───── Brontekst ─────

Höflich-uitgave: Preludium en fuga (s.a.) en Les bourdons de Notre Dame de Courtrai (1914)
André Devaere werd geboren te Kortrijk op 28 augustus 1890. Zijn vader, Octaaf Devaere (1865-1941), was organist aan de Sint-Maartenskerk te Kortrijk en gaf zijn zoon zijn eerste muzieklessen. In 1901 werd André leerling aan het Sint-Amandscollege van zijn geboortestad, waar hij werd ingeschakeld om de misvieringen in de kapel aan het orgel te begeleiden. Zijn muzikale talent werd ook opgemerkt in het conservatorium van Brussel, waar hij in 1903 als enige van vijftien kandidaten werd toegelaten tot de pianoklas van Arthur De Greef (1862-1940).
Op 25 juni 1907 behaalde hij een eerste prijs piano met het maximum van de punten. Dat ook juryvoorzitter en toenmalig directeur van het conservatorium François August Gevaert (1828-1908) onder de indruk was van Devaeres pianospel, blijkt uit het feit dat hij het publiek de toestemming gaf om te applaudisseren na diens examen, iets wat tegen alle gewoontes indruiste. Devaeres Brusselse succes kwam ook zijn geboortestad Kortrijk ter ore. Hier werd ter ere van de jonge pianist het Devaere-Comiteit ingericht, en werd er op maandag 1 juli een huldetocht door de straten van Kortrijk georganiseerd, waarna Devaere op het stadhuis werd ontvangen.
Na het behalen van zijn eerste prijs piano, stapelden de concertinvitaties zich op voor André Devaere. Zo nodigde de Société des bains de mer d’Ostende hem uit om op zaterdag 14 september 1907 zijn eerste concert in het Kursaal van Oostende met het Kursaalorkest onder leiding van Leon Rinskopf te geven. Op het programma stond het Concerto in ut van Camille Saint-Saëns en de Fantasie in f van Frédéric Chopin. In Het Kortrijksche Volk van 18 september 1907 schreef een criticus: ‘De toehoorders werden mee opgevoerd door het heerlijke spel van de jonge kunstenaar. Geen gemaaktheid, geen nutteloos schermen met de handen; neen! Stevig, vast en zeker spel, dat donderen kan als ‘t moet, toch het klavier kan doen zingen en zuchten, dat een mens en de zaal zijn adem inhoudt.’
Op 17 november van hetzelfde jaar liet Devaere zich voor de eerste keer in zijn geboortestad Kortrijk horen. Op het programma stond werk van Mendelssohn, Chopin, Schumann, Saint-Saëns, Bach en Liszt. In de Gazette van Kortrijk van 24 november 1907 lezen we: ‘Devaere bezit grote hoedanigheden: hij heeft een groot geheugen, zijn spel is vast, gekleurd, bezield en bezielend. Hij beheerst zichzelf.’
Devaere speelde ook kamermuziek en verzorgde onder andere een recital met violist Godfried Devreese. Deze had in 1909 net zijn eerste prijs viool behaald met onderscheiding en werd op zijn beurt in Kortrijk gevierd. Beide jonge muzikanten verzorgden een concert in de grote zaal van het Kortrijkse stadhuis met werken van Grieg, Tartini, Vieuxtemps, Sinding en Wieniawsky.

───── Items ─────

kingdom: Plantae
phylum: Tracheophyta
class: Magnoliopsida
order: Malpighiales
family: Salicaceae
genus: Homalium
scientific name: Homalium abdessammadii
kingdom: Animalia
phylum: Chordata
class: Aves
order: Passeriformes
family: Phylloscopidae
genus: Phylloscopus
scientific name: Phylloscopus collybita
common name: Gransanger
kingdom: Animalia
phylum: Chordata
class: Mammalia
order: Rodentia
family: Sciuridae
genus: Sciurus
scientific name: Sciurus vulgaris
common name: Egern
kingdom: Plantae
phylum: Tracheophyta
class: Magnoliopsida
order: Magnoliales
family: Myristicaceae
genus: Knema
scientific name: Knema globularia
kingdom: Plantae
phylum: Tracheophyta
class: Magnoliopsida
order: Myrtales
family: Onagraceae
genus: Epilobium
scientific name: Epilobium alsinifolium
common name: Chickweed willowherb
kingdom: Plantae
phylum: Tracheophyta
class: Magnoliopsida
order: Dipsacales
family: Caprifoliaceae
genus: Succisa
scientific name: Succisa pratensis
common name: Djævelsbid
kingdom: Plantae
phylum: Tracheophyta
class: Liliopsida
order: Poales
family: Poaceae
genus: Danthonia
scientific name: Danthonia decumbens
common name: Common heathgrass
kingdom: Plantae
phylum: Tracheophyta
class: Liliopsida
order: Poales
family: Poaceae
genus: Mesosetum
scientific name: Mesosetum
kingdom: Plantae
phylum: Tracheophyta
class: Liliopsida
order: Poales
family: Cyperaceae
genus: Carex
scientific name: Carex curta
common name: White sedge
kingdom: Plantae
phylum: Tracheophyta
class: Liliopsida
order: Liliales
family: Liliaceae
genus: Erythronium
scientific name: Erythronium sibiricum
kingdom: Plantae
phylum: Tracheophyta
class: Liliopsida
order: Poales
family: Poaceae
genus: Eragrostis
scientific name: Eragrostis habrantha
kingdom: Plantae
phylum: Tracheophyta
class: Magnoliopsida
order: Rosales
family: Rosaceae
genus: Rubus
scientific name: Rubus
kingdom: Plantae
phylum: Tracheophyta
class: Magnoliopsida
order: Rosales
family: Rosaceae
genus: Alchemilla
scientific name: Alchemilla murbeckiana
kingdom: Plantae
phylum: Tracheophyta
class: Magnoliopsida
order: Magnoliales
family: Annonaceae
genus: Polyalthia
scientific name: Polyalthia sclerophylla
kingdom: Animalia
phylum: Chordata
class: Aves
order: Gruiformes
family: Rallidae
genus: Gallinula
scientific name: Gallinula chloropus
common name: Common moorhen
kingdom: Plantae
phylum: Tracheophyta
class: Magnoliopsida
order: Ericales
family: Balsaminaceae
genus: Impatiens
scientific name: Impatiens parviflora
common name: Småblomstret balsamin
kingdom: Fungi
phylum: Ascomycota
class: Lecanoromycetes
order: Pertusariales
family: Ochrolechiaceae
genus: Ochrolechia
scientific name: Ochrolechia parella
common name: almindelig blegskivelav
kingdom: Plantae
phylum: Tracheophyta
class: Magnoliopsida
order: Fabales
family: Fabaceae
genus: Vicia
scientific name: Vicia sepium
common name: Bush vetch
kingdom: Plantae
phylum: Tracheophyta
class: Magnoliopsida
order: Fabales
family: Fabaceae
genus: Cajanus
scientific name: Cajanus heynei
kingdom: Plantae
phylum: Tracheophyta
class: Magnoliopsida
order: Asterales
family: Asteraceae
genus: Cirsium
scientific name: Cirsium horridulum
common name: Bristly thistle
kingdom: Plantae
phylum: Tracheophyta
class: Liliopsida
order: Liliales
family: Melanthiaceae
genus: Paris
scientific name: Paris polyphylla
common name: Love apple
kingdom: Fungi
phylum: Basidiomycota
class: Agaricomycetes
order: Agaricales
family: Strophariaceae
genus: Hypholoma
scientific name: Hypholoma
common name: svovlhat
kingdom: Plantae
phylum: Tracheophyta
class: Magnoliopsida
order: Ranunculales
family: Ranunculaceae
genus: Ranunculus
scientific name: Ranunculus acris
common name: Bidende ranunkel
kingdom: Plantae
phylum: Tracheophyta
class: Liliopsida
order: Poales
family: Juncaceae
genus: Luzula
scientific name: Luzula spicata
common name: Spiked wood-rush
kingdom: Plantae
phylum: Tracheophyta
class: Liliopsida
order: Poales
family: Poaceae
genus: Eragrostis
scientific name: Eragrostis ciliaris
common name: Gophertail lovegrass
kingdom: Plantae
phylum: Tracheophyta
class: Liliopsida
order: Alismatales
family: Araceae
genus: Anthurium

─────

(Opdrachten):
A – Kloppen deze uitspraken met de tekst over André Devaere? Antwoord bij elke uitspraak met ja of nee en citeer letterlijk de woorden uit de tekst die de doorslag geven. (i) Devaere kreeg zijn eerste muzieklessen van zijn vader. (ii) Devaeres eerste concert in het Kursaal van Oostende vond plaats in 1908. (iii) Na Devaeres examen mocht het publiek applaudisseren, zoals gebruikelijk was.
B – Hoe zou de tekst over André Devaere verder kunnen gaan? Zet hem voort vanaf de laatste zin.
De items staan helemaal los van de tekst over André Devaere.

(Antwoorden):
A –
(i) Ja: "gaf zijn zoon zijn eerste muzieklessen"
(ii) Nee: "op zaterdag 14 september 1907 zijn eerste concert in het Kursaal van Oostende"
(iii) Nee: "iets wat tegen alle gewoontes indruiste"

B –
Tijdens zijn prille concertcarrière studeerde Devaere ook nog verder aan het Brusselse conservatorium en behaalde hij eerste prijzen geschreven harmonie en praktische harmonie met grootste onderscheiding, in de klas van Paul Gilson (1865-1942), en een eerste prijs fuga met het maximum van de punten, in de klas van Edgar Tinel (1854-1912).
Ondertussen bleef Devaere ook piano studeren. Op 2 maart 1909 behaalde hij het bekwaamheidsdiploma klavier met het maximum van de punten. Dit examen was zijn toegangskaartje voor de ultieme test: het virtuositeitsdiploma, dat op 7 december 1909 voor de derde maal in de geschiedenis van het conservatorium zou georganiseerd worden.
Om mee te dingen naar dit virtuositeitsdiploma moest men een zwaar programma afwerken. Zo diende men:
- om het even welk stuk uit te voeren, twee weken op voorhand aangeduid;
- verschillende werken uit het hoofd uit te voeren, aangeduid door de jury uit een repertorium van twaalf werken, door de kandidaat zelf voorgesteld;
- een werk op zicht uit te voeren;
- op zicht een begeleiding van een vocaal of een instrumentaal stuk te transponeren in een gegeven toonaard;
- een begeleiding te maken op een becijferde bas;
- op zicht een partituur voor groot orkest te lezen;
- een begeleiding te improviseren onder een melodie.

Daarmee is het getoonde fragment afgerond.